_SEGMENTO DE TEXTO_
Histórias & Mitos
"Os lobos representam, mais do qualquer outro animal, o lado selvagem e livre da vida que perdemos e que actualmente procuramos recuperar com um afã que apenas aumenta a artificialidade do que alcançamos. São eles que nos fazem sentir e ver o caminho de que nos desviámos..." (Prefácio de Francisco Fonseca in "Lobos. Colectânea")
Quem não se recorda de ouvir as famosas histórias do "lobo mau"? Será que o lobo é o animal maléfico que nos relatam essas histórias? E porque terão surgido?
Talvez o facto de ser um animal de hábitos noturnos/crepusculares, de viver em grupo, por emitir sons característicos – os uivos – e por ser descrito em termos morfológicos como um animal feroz tenham originado tantos contos e mitos que se foram propagando ao longo dos séculos.
Na verdade os lobos receiam o Homem, que desde sempre os perseguiu. Os ataques a seres humanos perdem-se na névoa dos tempos, sendo maioritariamente atribuídos a lobos doentes. Atualmente, temos mais a recear de cães do que de lobos.

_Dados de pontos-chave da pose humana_
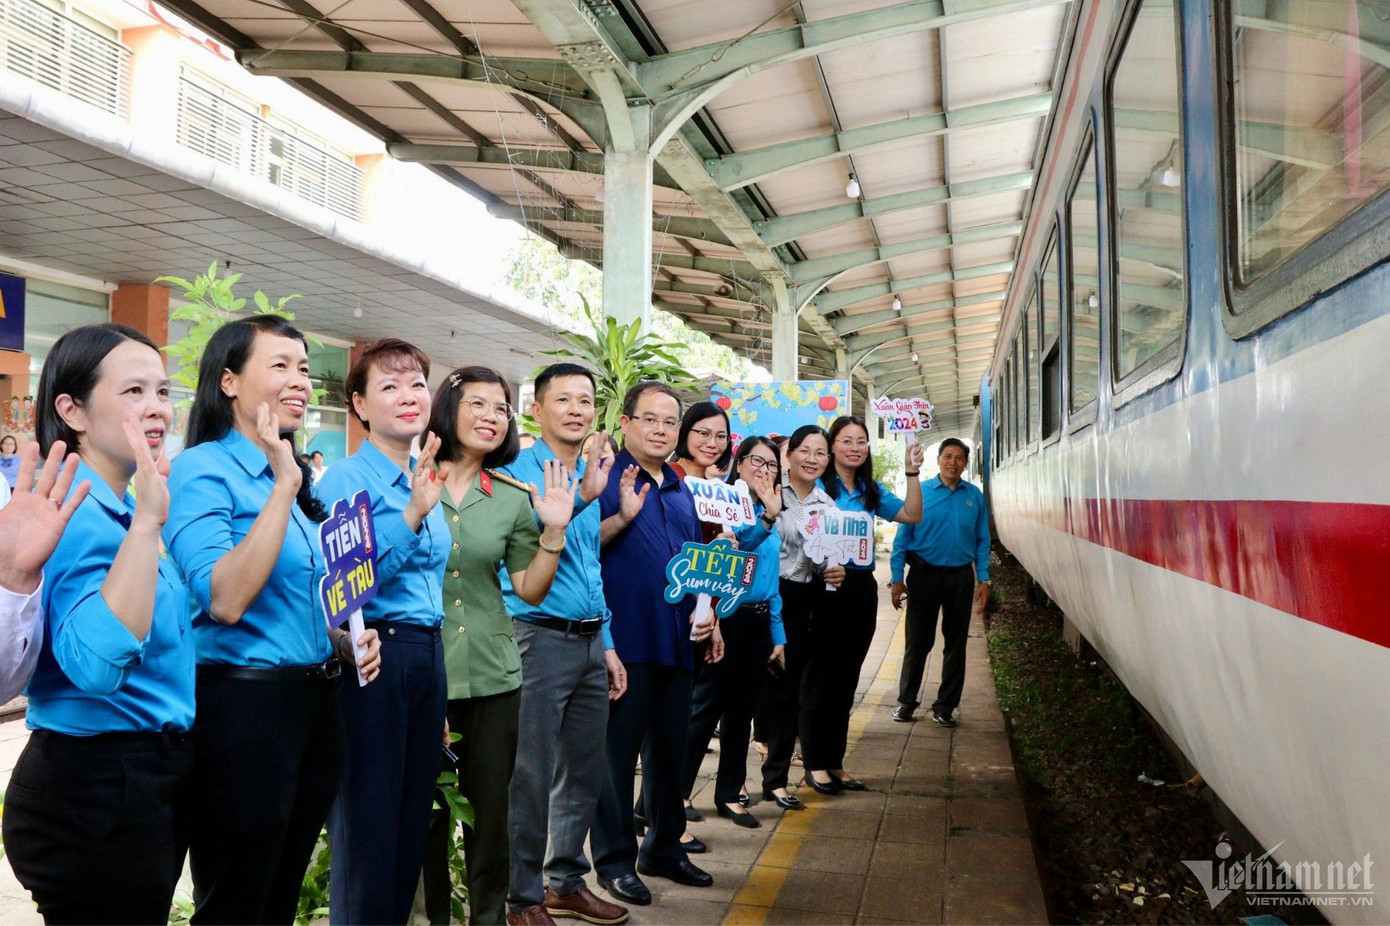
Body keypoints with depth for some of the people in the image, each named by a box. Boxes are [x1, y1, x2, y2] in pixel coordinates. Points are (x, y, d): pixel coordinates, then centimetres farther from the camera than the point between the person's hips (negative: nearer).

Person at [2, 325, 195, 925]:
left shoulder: (120, 510, 9)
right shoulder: (74, 513, -20)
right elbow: (96, 665, -36)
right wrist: (146, 523, -36)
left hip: (150, 780, 10)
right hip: (95, 791, -9)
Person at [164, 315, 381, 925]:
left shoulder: (295, 478, 12)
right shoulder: (202, 471, -12)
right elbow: (225, 600, -25)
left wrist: (345, 642, 4)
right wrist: (282, 486, -23)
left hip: (315, 702, 8)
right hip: (242, 706, -8)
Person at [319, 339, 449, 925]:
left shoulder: (426, 480, 13)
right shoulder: (346, 480, -9)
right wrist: (412, 515, -27)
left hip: (428, 654, 7)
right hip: (374, 656, -7)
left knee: (413, 819, 14)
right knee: (367, 826, 2)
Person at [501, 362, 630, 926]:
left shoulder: (592, 474, 14)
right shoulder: (520, 471, -8)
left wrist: (607, 644, 16)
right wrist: (581, 494, -38)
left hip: (590, 641, 7)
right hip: (541, 639, -7)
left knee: (584, 771, 14)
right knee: (532, 777, 0)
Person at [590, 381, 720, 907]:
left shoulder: (680, 489, 16)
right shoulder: (607, 477, -5)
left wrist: (708, 616, 13)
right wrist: (622, 516, -27)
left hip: (677, 641, 7)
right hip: (624, 640, -7)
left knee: (670, 749, 15)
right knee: (617, 751, 2)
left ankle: (664, 847, 29)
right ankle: (615, 860, 14)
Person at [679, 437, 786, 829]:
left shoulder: (772, 517, 13)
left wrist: (778, 636, 13)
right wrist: (766, 519, -39)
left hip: (758, 622, 7)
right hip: (725, 618, -7)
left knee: (741, 712, 13)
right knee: (705, 708, -2)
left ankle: (729, 794, 24)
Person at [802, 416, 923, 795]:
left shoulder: (871, 491, 12)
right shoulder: (817, 486, -7)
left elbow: (912, 515, 9)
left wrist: (912, 472, 2)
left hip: (861, 588, 6)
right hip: (824, 587, -6)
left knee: (846, 679, 12)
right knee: (821, 677, 1)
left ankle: (834, 761, 22)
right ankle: (815, 762, 12)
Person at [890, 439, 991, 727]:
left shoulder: (975, 496, 4)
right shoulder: (920, 492, -3)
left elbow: (982, 541, 6)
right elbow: (903, 537, -3)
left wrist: (983, 579, -2)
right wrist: (897, 578, -9)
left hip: (960, 577, 2)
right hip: (924, 574, -2)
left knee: (956, 643, 9)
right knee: (917, 641, 3)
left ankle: (945, 706, 20)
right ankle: (906, 701, 17)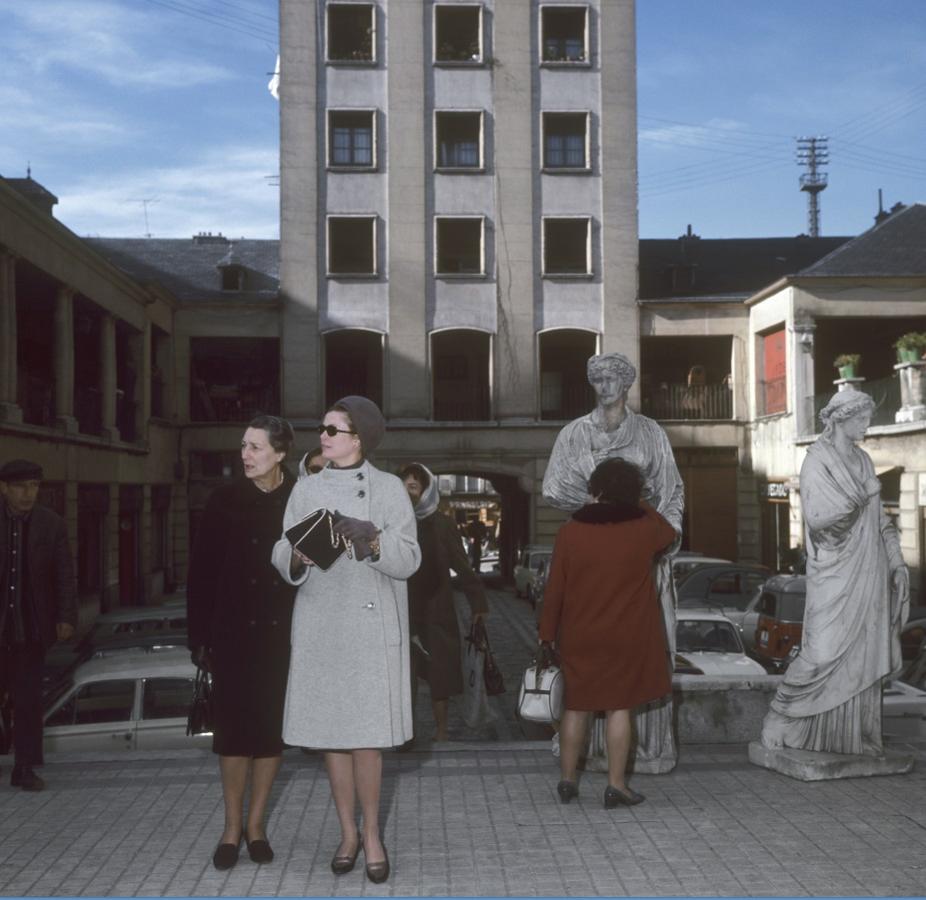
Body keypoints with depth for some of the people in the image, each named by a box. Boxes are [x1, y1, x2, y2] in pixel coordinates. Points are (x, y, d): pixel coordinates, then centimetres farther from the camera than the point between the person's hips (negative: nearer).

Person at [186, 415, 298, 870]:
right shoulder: (226, 500, 0)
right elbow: (202, 571, 1)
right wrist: (201, 637, -2)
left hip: (282, 633, 0)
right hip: (233, 632, 0)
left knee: (272, 727, 7)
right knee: (233, 728, 4)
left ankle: (255, 824, 21)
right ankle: (232, 827, 16)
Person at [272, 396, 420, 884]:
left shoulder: (389, 488, 0)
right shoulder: (306, 489, 8)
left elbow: (408, 560, -6)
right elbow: (282, 557, 4)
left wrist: (371, 539, -24)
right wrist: (297, 557, -19)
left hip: (371, 628, -3)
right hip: (319, 627, 3)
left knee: (366, 737, -4)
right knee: (330, 734, 7)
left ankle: (372, 834, 14)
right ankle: (348, 833, 23)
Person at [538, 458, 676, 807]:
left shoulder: (570, 532, -7)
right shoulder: (644, 528, -5)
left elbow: (554, 590, -3)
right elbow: (669, 533, 20)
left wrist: (547, 635, 5)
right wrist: (639, 506, 29)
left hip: (579, 638, 1)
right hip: (628, 638, -1)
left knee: (576, 706, 11)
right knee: (619, 707, 6)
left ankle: (567, 779, 19)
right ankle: (616, 784, 7)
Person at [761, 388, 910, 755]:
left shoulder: (863, 460, 13)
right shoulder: (817, 461, -8)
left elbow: (878, 518, 16)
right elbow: (816, 516, -19)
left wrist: (896, 561, 11)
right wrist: (861, 496, -13)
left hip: (868, 572, 7)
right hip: (835, 573, -7)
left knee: (863, 656, 7)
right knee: (825, 652, -10)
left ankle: (856, 739, 13)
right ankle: (782, 720, 6)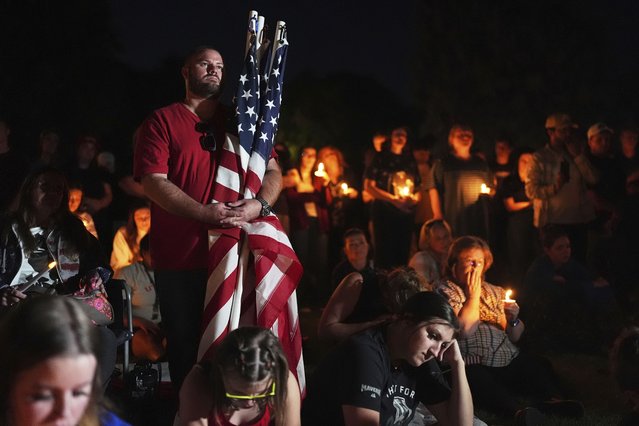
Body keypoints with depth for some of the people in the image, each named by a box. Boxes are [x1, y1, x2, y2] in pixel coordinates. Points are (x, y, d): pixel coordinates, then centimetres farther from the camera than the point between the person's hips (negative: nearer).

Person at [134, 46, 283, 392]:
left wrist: (260, 203, -10)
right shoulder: (162, 122, 3)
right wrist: (207, 213, -18)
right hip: (181, 260, -3)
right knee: (186, 349, 3)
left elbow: (272, 172, 13)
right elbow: (153, 182, -8)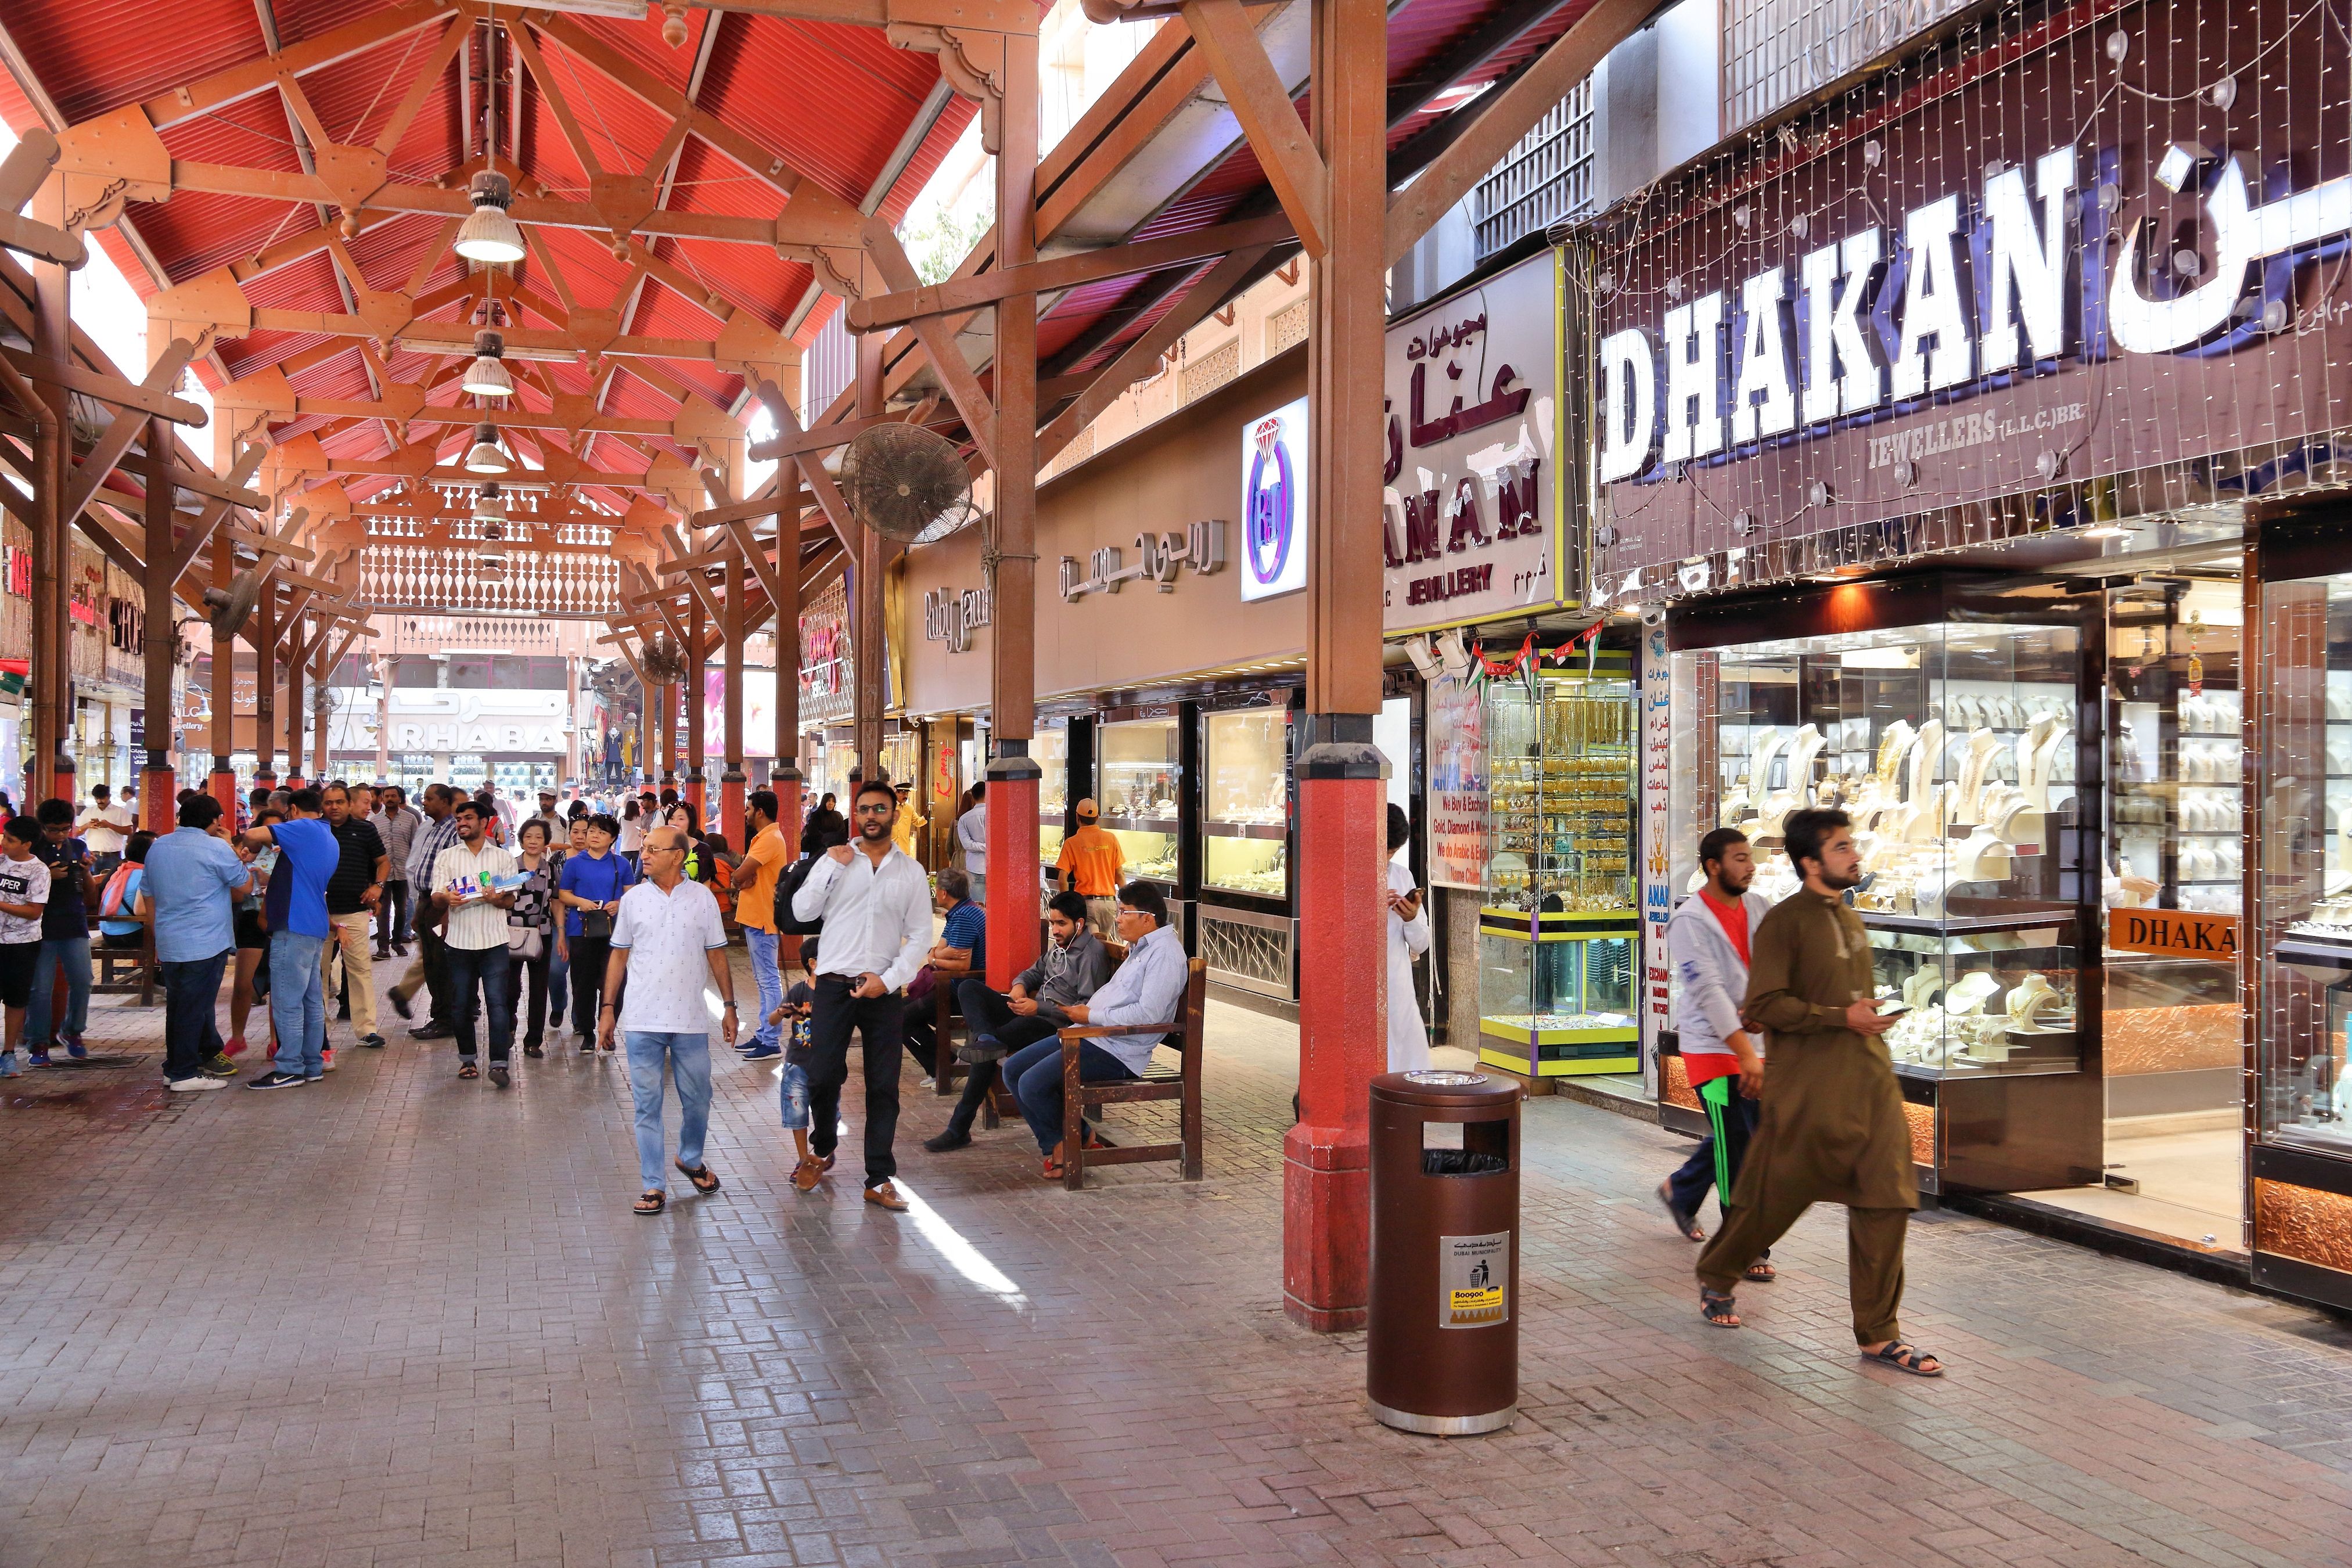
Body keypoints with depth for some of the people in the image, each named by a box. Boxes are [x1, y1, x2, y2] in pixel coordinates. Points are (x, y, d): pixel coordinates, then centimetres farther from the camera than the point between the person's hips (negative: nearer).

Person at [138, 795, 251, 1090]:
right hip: (205, 944, -7)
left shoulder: (157, 847, 11)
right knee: (194, 1008, -2)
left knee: (178, 1006, 16)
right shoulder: (215, 848, -11)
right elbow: (244, 887, -3)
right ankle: (185, 1074, 2)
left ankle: (174, 1066, 24)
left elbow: (148, 896, 18)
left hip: (168, 944, 7)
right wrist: (234, 853, 8)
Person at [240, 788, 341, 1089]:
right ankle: (313, 1065, 16)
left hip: (294, 926, -9)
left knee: (287, 1001, -5)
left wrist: (261, 844, 5)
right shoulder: (332, 842, 19)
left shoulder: (302, 828, -7)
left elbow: (252, 835, -16)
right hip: (316, 927, 9)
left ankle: (290, 1070, -4)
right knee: (312, 999, 12)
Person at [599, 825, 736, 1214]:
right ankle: (654, 1185, 10)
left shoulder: (702, 898, 1)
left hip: (690, 1020, 0)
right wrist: (608, 1007, 6)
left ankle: (691, 1159, 34)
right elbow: (619, 955, 9)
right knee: (648, 1104, 2)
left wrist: (729, 1006, 4)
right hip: (642, 1020, 0)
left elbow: (717, 955, 6)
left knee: (698, 1099, 8)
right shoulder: (633, 899, 3)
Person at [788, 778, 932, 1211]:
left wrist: (888, 980, -8)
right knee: (822, 1078, -1)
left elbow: (920, 936, 3)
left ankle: (879, 1179, 12)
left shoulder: (911, 872, 5)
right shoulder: (835, 861, 4)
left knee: (884, 1087, 3)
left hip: (884, 991, 1)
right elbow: (802, 911, -6)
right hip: (835, 985, -1)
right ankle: (823, 1149, 28)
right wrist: (833, 867, -12)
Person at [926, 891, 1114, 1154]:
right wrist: (1019, 985, 4)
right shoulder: (1059, 947, 18)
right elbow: (1034, 972, 31)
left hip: (1057, 1025, -10)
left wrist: (1040, 1008, -22)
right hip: (1033, 1014, 10)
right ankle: (986, 1037, -35)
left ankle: (960, 1128, -25)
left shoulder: (1092, 952, -10)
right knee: (969, 988, -5)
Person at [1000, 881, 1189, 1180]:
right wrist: (1085, 1008, 9)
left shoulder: (1165, 953, -14)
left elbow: (1148, 1013, -25)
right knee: (1012, 1069, 3)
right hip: (1089, 1035, 11)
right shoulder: (1141, 948, 20)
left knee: (1032, 1084, -21)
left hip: (1116, 1052, -11)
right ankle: (1056, 1146, 5)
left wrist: (1092, 1016, -17)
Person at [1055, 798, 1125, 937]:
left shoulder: (1071, 843, -4)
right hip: (1109, 900, 2)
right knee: (1105, 943, 16)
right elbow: (1119, 874, 4)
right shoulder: (1111, 838, 1)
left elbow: (1063, 879, -9)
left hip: (1086, 900, -2)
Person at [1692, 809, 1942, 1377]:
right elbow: (1764, 1005, -17)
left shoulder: (1852, 920, 15)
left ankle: (1878, 1334, 7)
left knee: (1886, 1200, -2)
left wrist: (1874, 1017, 14)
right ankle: (1715, 1277, 32)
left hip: (1868, 1079, 7)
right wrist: (1842, 1017, -18)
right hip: (1806, 1087, -6)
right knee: (1775, 1195, 6)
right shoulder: (1784, 921, -10)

_O SEU OBJETIVO_
Extraia o texto sobre os lobos na íntegra, do título à última frase, sem mudar uma única palavra nem a pontuação.

_RESULTADO DO EXERCÍCIO_
Histórias & Mitos
"Os lobos representam, mais do qualquer outro animal, o lado selvagem e livre da vida que perdemos e que actualmente procuramos recuperar com um afã que apenas aumenta a artificialidade do que alcançamos. São eles que nos fazem sentir e ver o caminho de que nos desviámos..." (Prefácio de Francisco Fonseca in "Lobos. Colectânea")
Quem não se recorda de ouvir as famosas histórias do "lobo mau"? Será que o lobo é o animal maléfico que nos relatam essas histórias? E porque terão surgido?
Talvez o facto de ser um animal de hábitos noturnos/crepusculares, de viver em grupo, por emitir sons característicos – os uivos – e por ser descrito em termos morfológicos como um animal feroz tenham originado tantos contos e mitos que se foram propagando ao longo dos séculos.
Na verdade os lobos receiam o Homem, que desde sempre os perseguiu. Os ataques a seres humanos perdem-se na névoa dos tempos, sendo maioritariamente atribuídos a lobos doentes. Atualmente, temos mais a recear de cães do que de lobos.